§ WHAT NEEDS TO BE DONE: Read the entries below and pull out each line with the string "typescript".

=== PROVIDED INFORMATION ===

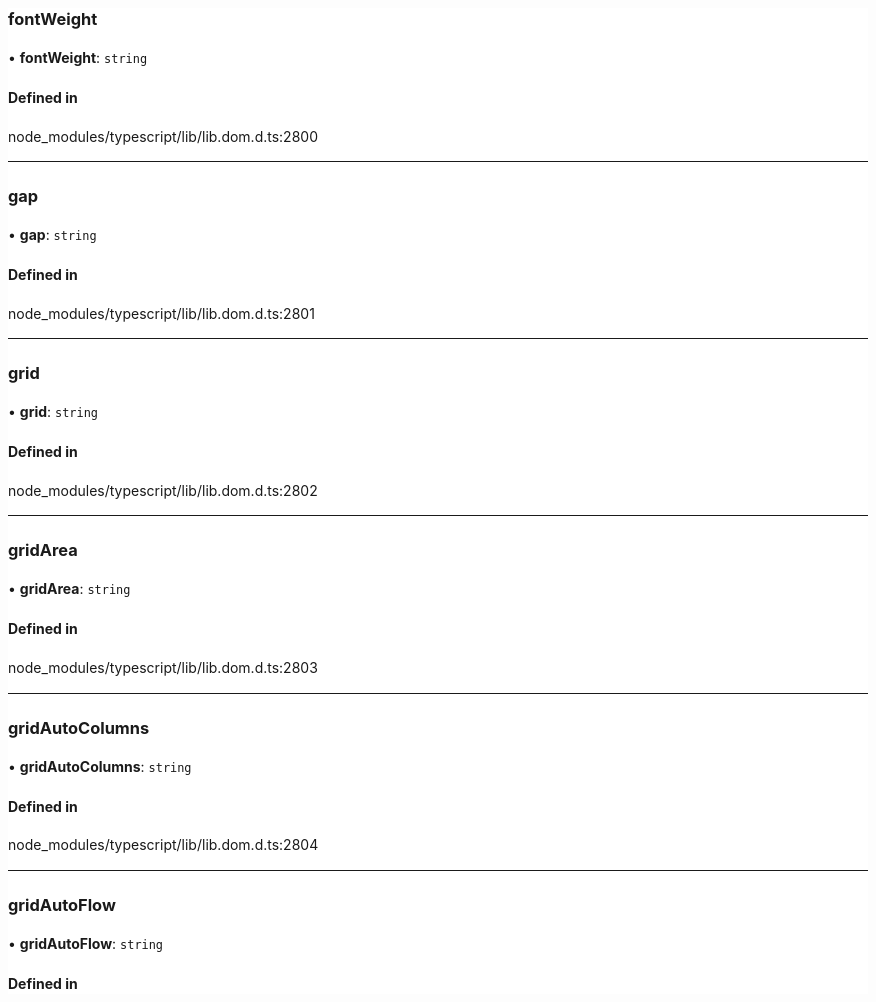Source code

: ### fontWeight

• **fontWeight**: `string`

#### Defined in

node_modules/typescript/lib/lib.dom.d.ts:2800

___

### gap

• **gap**: `string`

#### Defined in

node_modules/typescript/lib/lib.dom.d.ts:2801

___

### grid

• **grid**: `string`

#### Defined in

node_modules/typescript/lib/lib.dom.d.ts:2802

___

### gridArea

• **gridArea**: `string`

#### Defined in

node_modules/typescript/lib/lib.dom.d.ts:2803

___

### gridAutoColumns

• **gridAutoColumns**: `string`

#### Defined in

node_modules/typescript/lib/lib.dom.d.ts:2804

___

### gridAutoFlow

• **gridAutoFlow**: `string`

#### Defined in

===

§ RESULT OF THIS EXERCISE:
node_modules/typescript/lib/lib.dom.d.ts:2800
node_modules/typescript/lib/lib.dom.d.ts:2801
node_modules/typescript/lib/lib.dom.d.ts:2802
node_modules/typescript/lib/lib.dom.d.ts:2803
node_modules/typescript/lib/lib.dom.d.ts:2804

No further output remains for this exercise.